I think he wants her to find out he’s having an affair, of sorts. I think he gets a kick out of being exposed for the fucking cheating louse he is. That’s reason enough to hate the wanker. He’s probably had dozens of affairs. I wonder if she has too?
He doesn’t talk about her in that way, only about what they do together, not sex but places they go. He told me about a holiday they had together in Marbella, but from what I can tell they never actually did anything or went anywhere while they were there. They just ate, drank, lay in the sun and went in the pool.
I bet he was asleep the whole two weeks, when they weren’t eating paella and drinking sangria. I bet they haven’t fucked for donkey’s years. She is probably desperate, poor woman. Her life sounds pretty hellish, from what I’ve been told about it.
If I went to Marbella I’d want to go inland and learn something of the history of Spain, see the old buildings, meet the people and learn about their culture. For a history teacher he doesn’t show much interest in history.
I worry about Margi because she deserves better than this, just as all women deserve better than they get. But what I don’t understand is why she doesn’t do something though, express emotion, throw him out of the house, express her undying love, something.
I wouldn’t be surprised if he sleeps with a different girl each night and tells them all the same story about his wife.Some wouldn’t sleep with a married man, the sensible ones, but he can find lots of middle aged women online who just want a hug and a kiss and are happy to let him sleep.

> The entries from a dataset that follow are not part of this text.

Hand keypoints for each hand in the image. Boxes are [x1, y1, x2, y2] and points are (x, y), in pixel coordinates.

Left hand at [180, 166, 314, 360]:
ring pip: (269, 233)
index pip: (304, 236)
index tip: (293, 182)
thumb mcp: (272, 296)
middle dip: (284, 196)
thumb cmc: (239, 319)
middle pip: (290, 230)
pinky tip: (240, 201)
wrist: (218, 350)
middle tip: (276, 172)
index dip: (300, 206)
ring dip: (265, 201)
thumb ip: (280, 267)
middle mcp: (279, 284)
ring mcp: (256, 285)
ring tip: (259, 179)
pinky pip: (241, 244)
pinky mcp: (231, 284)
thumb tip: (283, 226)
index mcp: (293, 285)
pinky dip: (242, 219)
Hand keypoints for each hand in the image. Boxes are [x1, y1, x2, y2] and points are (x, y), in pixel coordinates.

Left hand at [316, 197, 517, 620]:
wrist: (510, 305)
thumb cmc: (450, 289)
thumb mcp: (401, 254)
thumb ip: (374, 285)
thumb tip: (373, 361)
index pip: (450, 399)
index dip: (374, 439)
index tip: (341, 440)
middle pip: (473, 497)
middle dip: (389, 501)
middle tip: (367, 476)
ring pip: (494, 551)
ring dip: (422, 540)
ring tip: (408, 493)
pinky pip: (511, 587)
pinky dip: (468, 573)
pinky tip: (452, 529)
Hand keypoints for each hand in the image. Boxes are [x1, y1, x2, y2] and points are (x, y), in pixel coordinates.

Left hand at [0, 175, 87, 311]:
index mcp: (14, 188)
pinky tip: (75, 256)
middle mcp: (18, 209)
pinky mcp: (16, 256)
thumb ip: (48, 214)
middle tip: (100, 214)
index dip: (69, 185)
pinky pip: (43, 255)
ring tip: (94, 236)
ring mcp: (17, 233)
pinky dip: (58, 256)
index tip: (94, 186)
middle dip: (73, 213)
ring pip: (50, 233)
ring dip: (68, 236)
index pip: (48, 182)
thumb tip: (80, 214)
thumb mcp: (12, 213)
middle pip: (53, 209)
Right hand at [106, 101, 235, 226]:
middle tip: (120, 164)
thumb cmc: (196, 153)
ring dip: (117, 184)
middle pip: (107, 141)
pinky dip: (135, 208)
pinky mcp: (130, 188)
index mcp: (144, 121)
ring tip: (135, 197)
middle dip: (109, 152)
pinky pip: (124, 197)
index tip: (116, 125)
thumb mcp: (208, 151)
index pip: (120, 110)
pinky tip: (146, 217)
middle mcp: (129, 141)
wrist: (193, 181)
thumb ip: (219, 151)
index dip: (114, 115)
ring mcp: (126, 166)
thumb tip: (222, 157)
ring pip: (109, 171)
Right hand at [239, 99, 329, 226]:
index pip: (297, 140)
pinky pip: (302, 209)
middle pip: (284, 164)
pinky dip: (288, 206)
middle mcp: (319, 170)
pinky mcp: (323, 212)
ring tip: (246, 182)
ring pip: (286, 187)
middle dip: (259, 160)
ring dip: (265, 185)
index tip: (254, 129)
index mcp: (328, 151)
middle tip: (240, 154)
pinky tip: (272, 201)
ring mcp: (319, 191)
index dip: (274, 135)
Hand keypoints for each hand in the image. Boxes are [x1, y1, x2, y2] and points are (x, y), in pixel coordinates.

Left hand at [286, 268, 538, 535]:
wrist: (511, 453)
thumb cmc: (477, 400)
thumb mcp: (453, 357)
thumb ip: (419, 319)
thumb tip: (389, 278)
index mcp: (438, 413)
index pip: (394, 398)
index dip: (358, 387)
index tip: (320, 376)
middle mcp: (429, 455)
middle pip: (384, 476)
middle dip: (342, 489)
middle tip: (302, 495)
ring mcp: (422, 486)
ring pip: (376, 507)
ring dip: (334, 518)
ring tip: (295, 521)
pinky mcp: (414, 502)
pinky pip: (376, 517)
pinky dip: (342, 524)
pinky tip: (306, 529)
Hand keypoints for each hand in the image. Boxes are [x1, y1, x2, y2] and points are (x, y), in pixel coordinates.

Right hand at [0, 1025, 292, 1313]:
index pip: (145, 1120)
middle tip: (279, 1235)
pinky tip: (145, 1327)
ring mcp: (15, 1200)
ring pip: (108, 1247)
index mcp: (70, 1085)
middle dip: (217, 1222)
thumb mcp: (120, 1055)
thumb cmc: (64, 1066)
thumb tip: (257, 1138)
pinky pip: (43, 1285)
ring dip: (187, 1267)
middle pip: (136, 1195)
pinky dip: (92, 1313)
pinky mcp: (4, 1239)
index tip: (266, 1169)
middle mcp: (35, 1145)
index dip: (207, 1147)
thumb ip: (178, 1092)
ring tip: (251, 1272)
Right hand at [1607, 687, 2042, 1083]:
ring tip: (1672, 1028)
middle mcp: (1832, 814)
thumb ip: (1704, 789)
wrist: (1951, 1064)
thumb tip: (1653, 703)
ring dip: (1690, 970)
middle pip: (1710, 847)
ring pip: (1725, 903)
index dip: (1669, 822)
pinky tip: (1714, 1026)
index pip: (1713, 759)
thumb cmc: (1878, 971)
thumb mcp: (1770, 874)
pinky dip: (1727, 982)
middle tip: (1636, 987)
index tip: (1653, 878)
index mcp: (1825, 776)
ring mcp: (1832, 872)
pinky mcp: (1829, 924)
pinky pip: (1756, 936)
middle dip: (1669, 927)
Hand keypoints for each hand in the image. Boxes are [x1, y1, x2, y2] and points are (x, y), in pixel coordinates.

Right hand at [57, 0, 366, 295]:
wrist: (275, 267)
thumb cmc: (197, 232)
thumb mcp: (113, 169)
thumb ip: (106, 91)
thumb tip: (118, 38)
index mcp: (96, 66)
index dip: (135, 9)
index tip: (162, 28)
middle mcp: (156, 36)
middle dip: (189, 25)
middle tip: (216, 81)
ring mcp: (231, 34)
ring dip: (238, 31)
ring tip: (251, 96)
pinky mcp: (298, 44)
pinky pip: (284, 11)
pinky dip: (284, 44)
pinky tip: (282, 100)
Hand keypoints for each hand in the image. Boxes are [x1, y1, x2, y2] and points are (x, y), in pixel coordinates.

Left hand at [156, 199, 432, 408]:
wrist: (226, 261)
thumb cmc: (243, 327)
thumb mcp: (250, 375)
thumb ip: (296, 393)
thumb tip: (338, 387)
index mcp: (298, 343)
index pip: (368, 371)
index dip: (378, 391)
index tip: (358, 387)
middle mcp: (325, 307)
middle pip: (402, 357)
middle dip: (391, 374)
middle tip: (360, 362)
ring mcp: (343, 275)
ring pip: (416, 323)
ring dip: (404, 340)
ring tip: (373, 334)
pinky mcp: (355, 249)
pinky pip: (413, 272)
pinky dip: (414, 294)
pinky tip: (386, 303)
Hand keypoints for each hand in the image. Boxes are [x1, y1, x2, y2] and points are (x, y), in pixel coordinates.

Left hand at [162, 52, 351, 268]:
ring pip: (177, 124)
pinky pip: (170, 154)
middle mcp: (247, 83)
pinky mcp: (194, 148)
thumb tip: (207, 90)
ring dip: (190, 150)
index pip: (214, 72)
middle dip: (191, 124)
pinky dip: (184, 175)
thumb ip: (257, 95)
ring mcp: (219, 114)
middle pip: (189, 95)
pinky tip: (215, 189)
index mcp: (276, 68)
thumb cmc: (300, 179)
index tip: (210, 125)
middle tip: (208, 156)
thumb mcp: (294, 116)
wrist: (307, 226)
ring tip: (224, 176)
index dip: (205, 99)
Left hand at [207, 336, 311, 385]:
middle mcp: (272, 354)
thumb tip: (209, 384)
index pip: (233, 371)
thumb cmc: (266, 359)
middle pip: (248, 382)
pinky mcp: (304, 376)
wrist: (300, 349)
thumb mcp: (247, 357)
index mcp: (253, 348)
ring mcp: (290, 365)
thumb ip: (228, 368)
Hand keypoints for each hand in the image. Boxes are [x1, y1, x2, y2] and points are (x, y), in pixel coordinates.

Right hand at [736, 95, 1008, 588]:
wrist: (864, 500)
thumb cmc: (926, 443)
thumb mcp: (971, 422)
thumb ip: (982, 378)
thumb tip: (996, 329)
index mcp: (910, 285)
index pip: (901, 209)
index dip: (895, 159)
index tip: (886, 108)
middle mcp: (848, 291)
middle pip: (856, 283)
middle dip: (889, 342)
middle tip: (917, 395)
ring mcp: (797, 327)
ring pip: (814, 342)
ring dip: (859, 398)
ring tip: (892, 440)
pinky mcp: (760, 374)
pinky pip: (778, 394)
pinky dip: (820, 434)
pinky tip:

A worrying thought: does she even exist? Has he made her up? Maybe she is his excuse for not spending more time with me.
Am I being made a fool of? It wouldn’t be the first time.
I slide out of bed and tiptoe round to his side. I pick up the phone and flick through his numbers. Lots of women’s names, I notice, but no mobile number for Margi comes up.
There is a landline number marked ‘home’ though. I creep out into the kitchen and call the number. My fingers are trembling. I’ve never confronted anyone about a man before, let alone a man who I really don’t care about. It’s stupid that I am doing it now, but it’s out of concern for her, not me.
One single continuous noise says the number is unobtainable.
“I told you so,” says Margi disdainfully.